Euthanasia has a tendency to slide from the voluntary to the compulsory, as people increasingly make judgments on behalf of others as to what is a human life worth living. The opinion is widespread that the persistent vegetative state — the condition in which a person with some kind of brain injury remains alive but unresponsive to stimuli — is one such life not worth living.
The problem is a complex one. A recent paper in The Lancet, from researchers in Cambridge, England, and Liege, Belgium, describes a method by which they proved that, of 16 patients in a persistent vegetative state, 3 demonstrated, by means of electro-encepahalograph (brainwave) recordings, that they were able to follow instructions, in this case to imagine either their hand or big toe making a movement.
Perhaps even more alarming, the EEG recordings of three of the sixteen normal control subjects, who were given the same task to perform and who were undoubtedly fully conscious (though students of psychology), did not reliably show that they had been able to follow instructions
In other words, while a positive test shows that there is a fair degree of consciousness, a negative test does not show an absence of such a degree of consciousness. The possibility remains that an unknown but large proportion of people in a persistent vegetative state retain a higher level of consciousness than hitherto believed, certainly by those inclined to call them “vegetables” as a prelude to withdrawing all treatment. As I used to tell my medical students, we must always remember that just because a patient cannot speak it does not mean that he cannot hear (and understand). There is a tendency to talk in the presence of the unresponsive as though they were there.

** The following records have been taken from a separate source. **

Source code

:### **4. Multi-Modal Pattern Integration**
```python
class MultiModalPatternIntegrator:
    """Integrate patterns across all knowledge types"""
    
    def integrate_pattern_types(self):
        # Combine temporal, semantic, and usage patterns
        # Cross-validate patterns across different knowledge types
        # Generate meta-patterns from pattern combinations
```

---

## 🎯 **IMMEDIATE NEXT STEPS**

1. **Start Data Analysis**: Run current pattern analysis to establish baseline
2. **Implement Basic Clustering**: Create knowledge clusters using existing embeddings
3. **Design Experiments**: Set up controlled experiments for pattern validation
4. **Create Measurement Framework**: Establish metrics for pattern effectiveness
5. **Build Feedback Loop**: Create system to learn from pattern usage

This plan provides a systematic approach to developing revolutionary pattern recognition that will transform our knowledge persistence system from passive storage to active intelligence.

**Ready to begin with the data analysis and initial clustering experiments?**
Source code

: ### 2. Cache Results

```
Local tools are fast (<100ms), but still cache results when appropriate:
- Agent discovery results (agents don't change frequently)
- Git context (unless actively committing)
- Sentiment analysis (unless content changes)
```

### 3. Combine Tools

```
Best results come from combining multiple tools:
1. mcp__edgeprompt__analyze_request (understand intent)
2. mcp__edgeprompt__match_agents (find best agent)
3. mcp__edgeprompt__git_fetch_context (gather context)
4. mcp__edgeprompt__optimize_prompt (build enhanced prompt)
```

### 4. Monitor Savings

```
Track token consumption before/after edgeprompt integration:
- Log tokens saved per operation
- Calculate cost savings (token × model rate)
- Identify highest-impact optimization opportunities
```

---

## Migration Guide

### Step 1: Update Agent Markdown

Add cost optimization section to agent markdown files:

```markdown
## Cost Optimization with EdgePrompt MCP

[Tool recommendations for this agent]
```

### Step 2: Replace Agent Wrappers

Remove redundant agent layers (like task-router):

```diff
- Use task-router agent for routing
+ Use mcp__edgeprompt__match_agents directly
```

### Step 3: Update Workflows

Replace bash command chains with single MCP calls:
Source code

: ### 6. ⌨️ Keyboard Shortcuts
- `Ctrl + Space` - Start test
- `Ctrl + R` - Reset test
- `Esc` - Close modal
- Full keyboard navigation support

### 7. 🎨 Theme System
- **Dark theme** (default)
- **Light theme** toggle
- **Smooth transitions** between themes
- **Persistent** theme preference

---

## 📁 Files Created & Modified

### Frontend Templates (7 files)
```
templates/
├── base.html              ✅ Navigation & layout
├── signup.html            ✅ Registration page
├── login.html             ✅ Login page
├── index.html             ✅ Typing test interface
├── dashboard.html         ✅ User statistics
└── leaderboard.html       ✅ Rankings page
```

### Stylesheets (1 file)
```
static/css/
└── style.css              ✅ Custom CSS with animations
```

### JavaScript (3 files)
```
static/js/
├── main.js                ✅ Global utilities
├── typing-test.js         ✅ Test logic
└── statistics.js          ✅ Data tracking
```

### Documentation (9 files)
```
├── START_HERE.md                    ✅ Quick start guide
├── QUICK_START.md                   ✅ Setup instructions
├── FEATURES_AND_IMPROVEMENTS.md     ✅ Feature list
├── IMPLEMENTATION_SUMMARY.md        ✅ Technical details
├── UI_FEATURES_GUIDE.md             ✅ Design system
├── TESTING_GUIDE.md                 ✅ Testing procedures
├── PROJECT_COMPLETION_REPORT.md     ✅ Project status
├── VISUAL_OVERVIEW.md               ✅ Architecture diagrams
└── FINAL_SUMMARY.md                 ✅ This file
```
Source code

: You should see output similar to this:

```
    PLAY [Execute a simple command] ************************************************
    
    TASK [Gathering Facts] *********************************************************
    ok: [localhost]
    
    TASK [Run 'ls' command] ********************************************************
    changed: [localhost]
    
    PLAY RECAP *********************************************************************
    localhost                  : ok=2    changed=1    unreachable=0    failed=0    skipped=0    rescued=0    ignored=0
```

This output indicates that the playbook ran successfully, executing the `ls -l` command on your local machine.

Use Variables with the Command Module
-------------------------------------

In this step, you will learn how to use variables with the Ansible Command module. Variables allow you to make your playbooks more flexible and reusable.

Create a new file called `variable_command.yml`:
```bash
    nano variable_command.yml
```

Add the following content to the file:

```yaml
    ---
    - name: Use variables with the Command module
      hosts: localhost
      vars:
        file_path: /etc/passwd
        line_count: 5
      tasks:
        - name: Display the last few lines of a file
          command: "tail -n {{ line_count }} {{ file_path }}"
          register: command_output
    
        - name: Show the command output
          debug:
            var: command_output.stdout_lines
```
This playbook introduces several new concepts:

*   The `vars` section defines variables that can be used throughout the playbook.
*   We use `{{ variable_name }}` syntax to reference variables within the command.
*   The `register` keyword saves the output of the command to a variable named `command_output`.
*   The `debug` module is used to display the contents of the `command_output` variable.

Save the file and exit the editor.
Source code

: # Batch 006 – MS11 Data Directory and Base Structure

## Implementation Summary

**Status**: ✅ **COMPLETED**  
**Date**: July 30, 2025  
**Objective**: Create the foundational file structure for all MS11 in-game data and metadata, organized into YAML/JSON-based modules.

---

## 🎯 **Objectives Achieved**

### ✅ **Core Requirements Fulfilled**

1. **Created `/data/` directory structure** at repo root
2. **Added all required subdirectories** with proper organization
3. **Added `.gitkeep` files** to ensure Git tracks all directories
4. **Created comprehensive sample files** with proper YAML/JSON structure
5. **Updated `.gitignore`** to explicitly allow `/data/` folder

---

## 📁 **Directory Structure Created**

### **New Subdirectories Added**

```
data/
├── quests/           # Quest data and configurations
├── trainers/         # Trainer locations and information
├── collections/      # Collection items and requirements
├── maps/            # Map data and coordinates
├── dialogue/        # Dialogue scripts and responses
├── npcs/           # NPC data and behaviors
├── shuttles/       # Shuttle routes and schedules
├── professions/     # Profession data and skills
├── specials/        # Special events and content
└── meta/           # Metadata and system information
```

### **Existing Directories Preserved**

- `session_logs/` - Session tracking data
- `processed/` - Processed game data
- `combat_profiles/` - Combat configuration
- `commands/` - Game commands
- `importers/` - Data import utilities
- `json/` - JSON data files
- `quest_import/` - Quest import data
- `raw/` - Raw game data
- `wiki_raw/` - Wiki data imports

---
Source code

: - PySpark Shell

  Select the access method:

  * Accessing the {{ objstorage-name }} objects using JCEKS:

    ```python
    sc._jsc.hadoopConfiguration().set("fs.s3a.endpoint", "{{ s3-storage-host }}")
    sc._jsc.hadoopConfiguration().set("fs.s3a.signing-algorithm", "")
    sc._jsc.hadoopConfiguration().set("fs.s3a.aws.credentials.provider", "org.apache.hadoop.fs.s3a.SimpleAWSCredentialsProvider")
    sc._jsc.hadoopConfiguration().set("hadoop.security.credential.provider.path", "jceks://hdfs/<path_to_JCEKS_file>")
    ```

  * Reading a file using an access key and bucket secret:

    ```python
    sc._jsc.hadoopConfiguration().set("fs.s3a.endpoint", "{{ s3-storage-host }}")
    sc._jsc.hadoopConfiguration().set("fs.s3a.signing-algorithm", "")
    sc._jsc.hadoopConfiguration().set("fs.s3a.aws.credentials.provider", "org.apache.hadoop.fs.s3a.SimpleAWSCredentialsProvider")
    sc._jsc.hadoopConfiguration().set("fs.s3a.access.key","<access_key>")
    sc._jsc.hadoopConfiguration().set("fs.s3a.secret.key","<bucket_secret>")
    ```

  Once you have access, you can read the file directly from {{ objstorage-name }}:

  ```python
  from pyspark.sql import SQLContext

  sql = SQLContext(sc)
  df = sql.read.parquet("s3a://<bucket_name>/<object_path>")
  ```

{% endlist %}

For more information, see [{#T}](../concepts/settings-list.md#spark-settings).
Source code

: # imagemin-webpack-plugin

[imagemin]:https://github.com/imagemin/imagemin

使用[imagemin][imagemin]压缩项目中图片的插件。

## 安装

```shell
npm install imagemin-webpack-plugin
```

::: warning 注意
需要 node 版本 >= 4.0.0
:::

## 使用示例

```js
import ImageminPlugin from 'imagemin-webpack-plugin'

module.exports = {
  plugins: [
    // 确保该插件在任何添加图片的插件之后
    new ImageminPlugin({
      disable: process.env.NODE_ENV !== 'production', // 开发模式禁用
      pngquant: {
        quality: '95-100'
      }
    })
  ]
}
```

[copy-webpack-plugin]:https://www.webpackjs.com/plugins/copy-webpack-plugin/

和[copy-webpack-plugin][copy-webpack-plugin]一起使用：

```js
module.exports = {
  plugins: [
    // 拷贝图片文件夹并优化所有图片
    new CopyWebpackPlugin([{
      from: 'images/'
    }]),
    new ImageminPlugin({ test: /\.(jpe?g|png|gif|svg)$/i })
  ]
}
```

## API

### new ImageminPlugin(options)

Of course, it is also true that being able reliably to imagine moving a hand or toe in response to a command to do so does not constitute a worthwhile life. It might very well be that consciousness makes the persistent vegetative state far worse than it would have been if accompanied by complete unconsciousness. Surely, no one would wish the condition of consciousness while in a persistent vegetative state upon himself if he had an alternative.
However, this is not quite the same thing as saying that such a life is not worth living. Whether a life is worth living can be judged only by the person living it. Most young people, if asked, say that life would not be worth living for them in a state of tetraplegia (paralysis from the neck down); most tetraplegics, though, do not agree, and do not want to die, much less ask for voluntary euthanasia by fatal injection or withdrawal of treatment.
Where does this leave medical ethics? Health economists would have no doubts: the money spent to keep a person in a persistent vegetative state alive could be better spent in some other way; that is to say, it would result in more health benefit per dollar expended. This, of course, depends upon there being a comparative measure of health benefit that is reliable and uniform across all situations and circumstances, like the utilitarians’ supposed unit of pleasure, which is very doubtful.
We are always, then, acting to some extent in the dark, not only because we are imperfectly informed and there are things that we do not know (such as the thoughts and feelings, if any, of patients in a persistent vegetative state), but because not all things are commensurable even if known. As Hippocrates put it quite a long time ago, judgment is difficult.